Dataset content:

══════════

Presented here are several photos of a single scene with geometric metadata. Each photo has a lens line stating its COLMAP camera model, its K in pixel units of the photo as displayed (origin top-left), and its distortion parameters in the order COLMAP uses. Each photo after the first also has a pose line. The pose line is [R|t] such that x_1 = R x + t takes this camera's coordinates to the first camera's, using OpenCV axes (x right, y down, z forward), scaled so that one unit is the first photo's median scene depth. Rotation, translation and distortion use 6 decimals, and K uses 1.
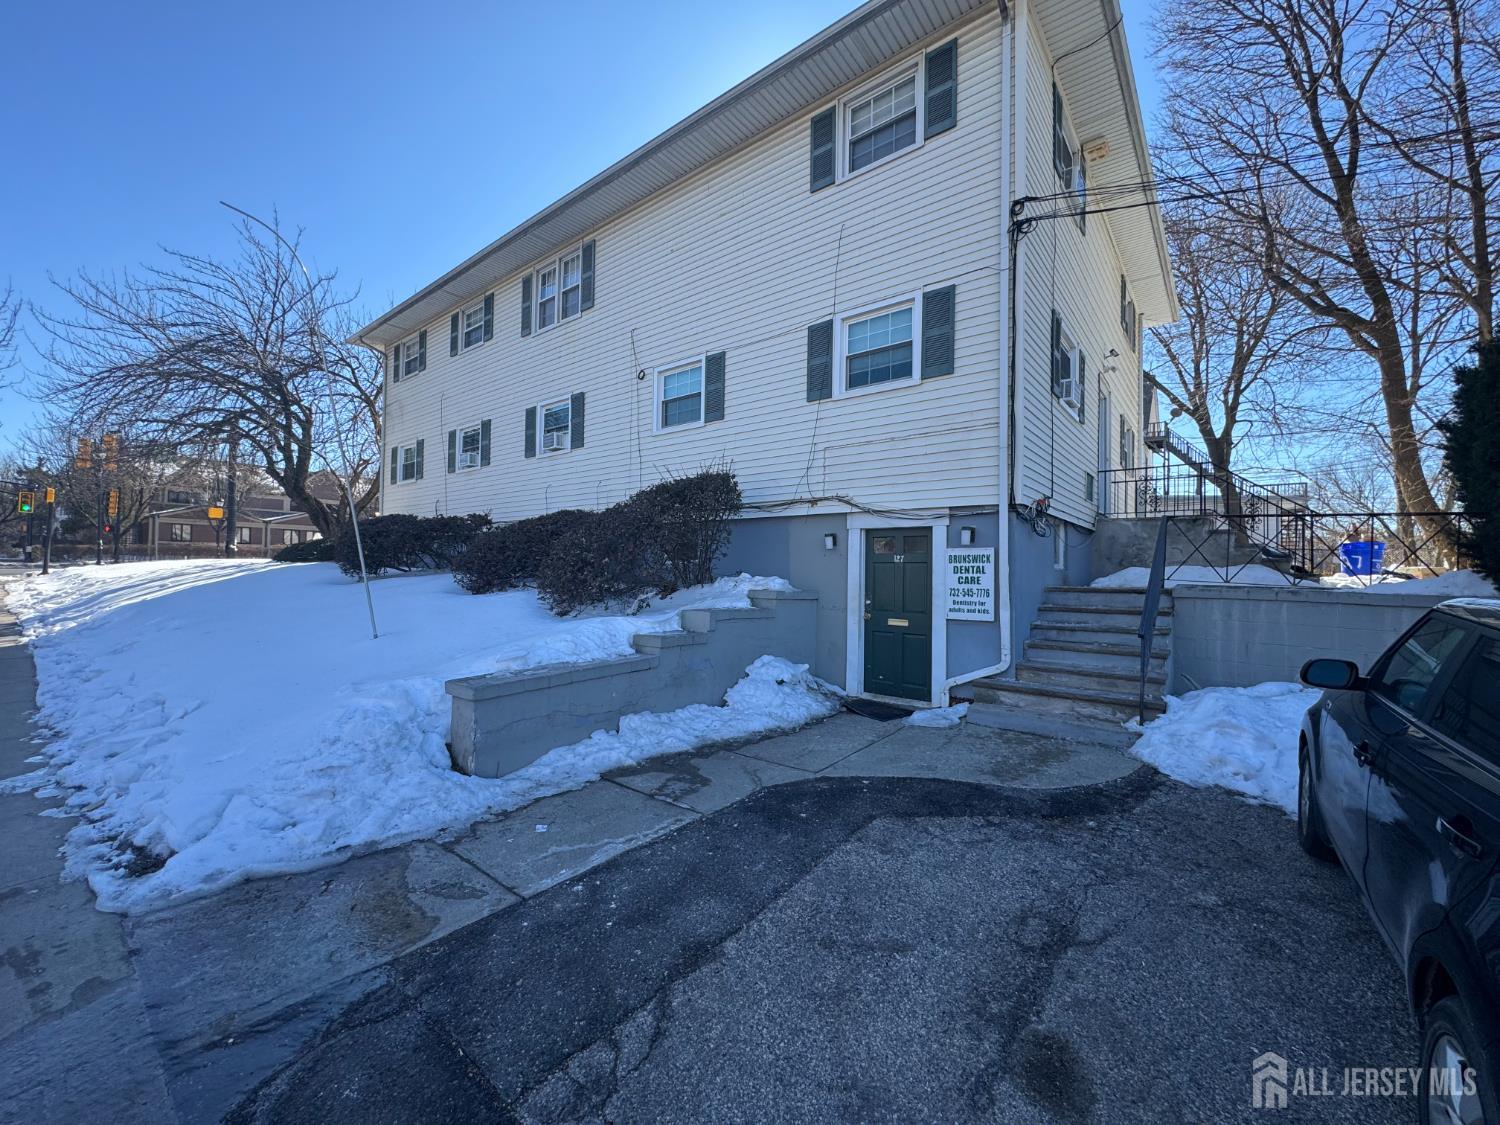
lens RADIAL K [[599.2, 0, 751.0], [0, 599.2, 566.4], [0, 0, 1]] dist [0.000681, -0.000101]
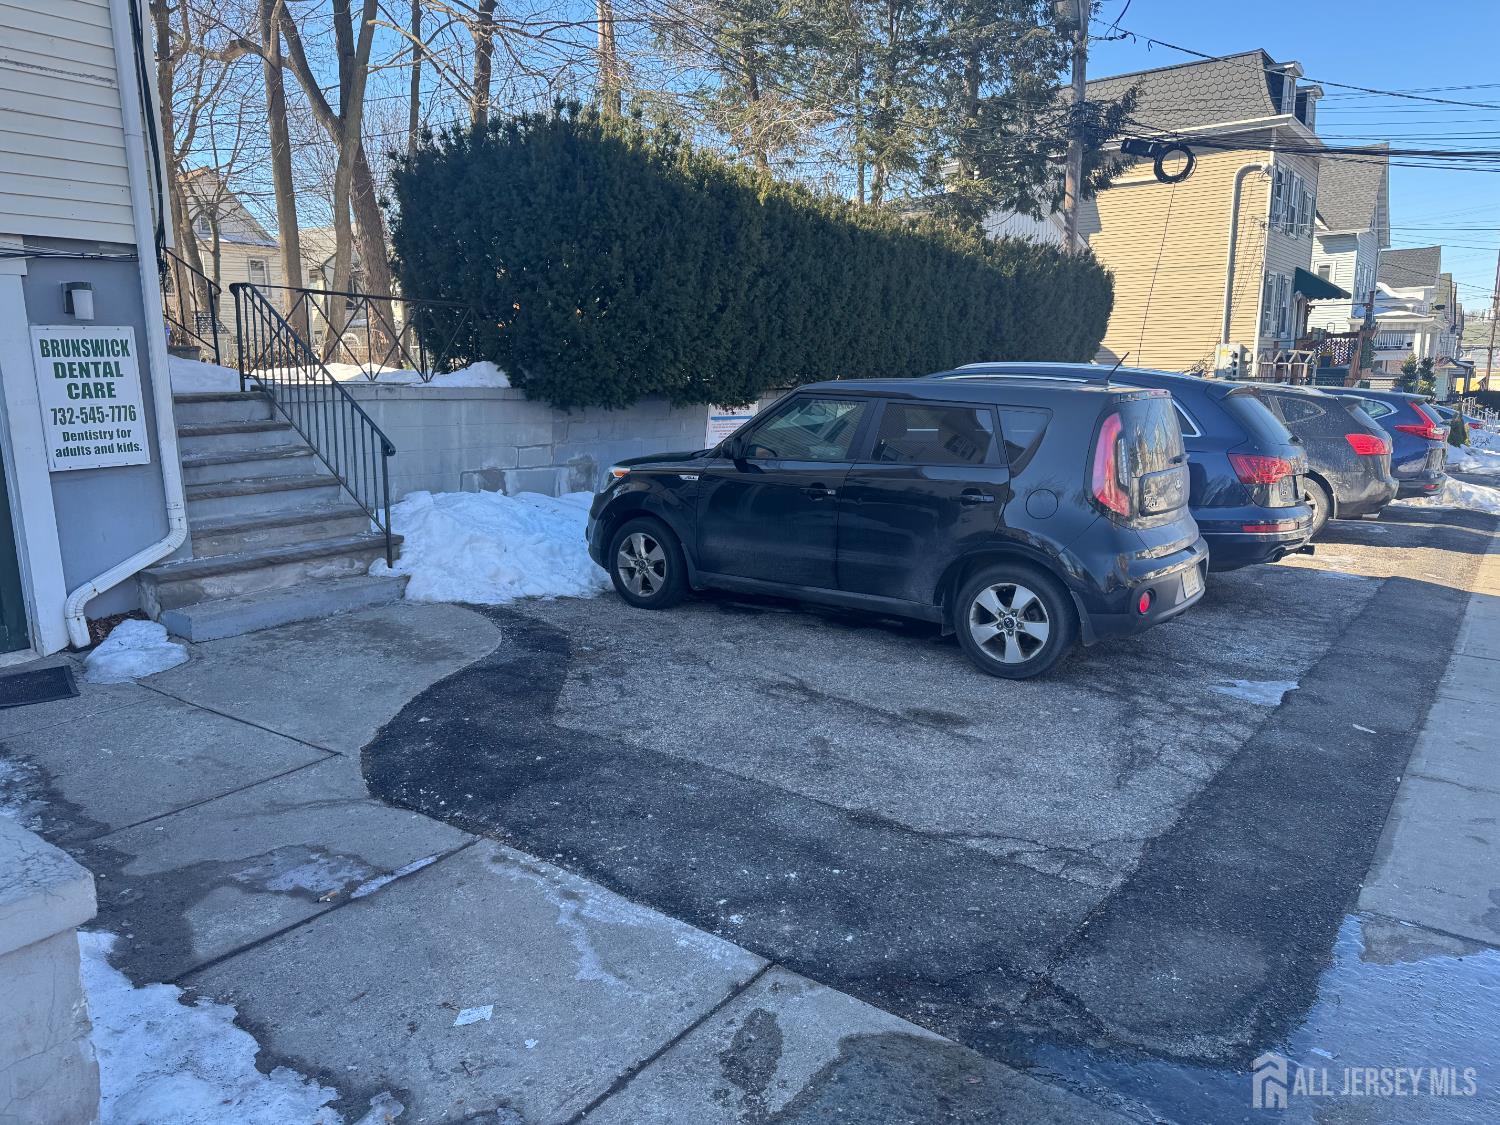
lens RADIAL K [[1063.5, 0, 751.7], [0, 1063.5, 560.9], [0, 0, 1]] dist [0.021276, -0.013592]
pose [[-0.051585, -0.192754, 0.979890, -0.911365], [0.005126, 0.981133, 0.193268, -0.011892], [-0.998655, 0.014993, -0.049624, 0.747429]]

══════════

What is expected: Gather every line above that contains the string "pose", and treat uppercase and lowercase letters as different.

Result for this exercise:
Presented here are several photos of a single scene with geometric metadata. Each photo has a lens line stating its COLMAP camera model, its K in pixel units of the photo as displayed (origin top-left), and its distortion parameters in the order COLMAP uses. Each photo after the first also has a pose line. The pose line is [R|t] such that x_1 = R x + t takes this camera's coordinates to the first camera's, using OpenCV axes (x right, y down, z forward), scaled so that one unit is the first photo's median scene depth. Rotation, translation and distortion use 6 decimals, and K uses 1.
pose [[-0.051585, -0.192754, 0.979890, -0.911365], [0.005126, 0.981133, 0.193268, -0.011892], [-0.998655, 0.014993, -0.049624, 0.747429]]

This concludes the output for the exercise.